*ACTIVITY*:
Without the images, set down each entry exactly.

*DATASET RECORDS*:
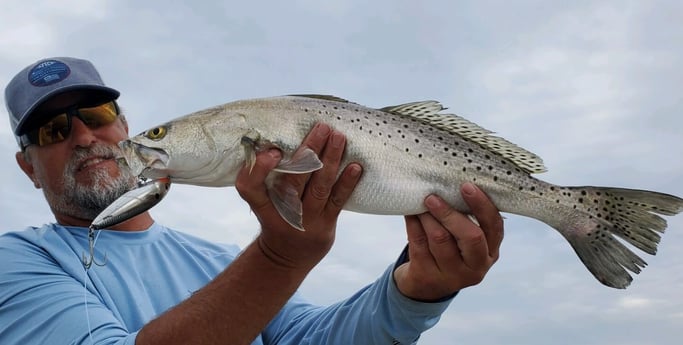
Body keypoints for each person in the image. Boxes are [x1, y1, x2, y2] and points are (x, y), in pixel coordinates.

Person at [0, 57, 504, 345]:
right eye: (52, 129)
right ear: (28, 168)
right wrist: (280, 257)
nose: (85, 136)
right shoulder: (16, 263)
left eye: (97, 112)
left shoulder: (219, 262)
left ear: (124, 127)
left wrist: (415, 290)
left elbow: (311, 340)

*TASK ANSWER*:
Body keypoints for each person in the image. Boxes are [x1, y1, x2, y2] and points are (x, y), in pixel coordinates.

Person at [0, 57, 504, 345]:
right eye: (52, 129)
right ear: (28, 168)
right wrist: (280, 257)
nose: (85, 136)
right shoulder: (16, 263)
left eye: (97, 112)
left shoulder: (219, 262)
left ear: (124, 127)
left wrist: (415, 290)
left elbow: (311, 340)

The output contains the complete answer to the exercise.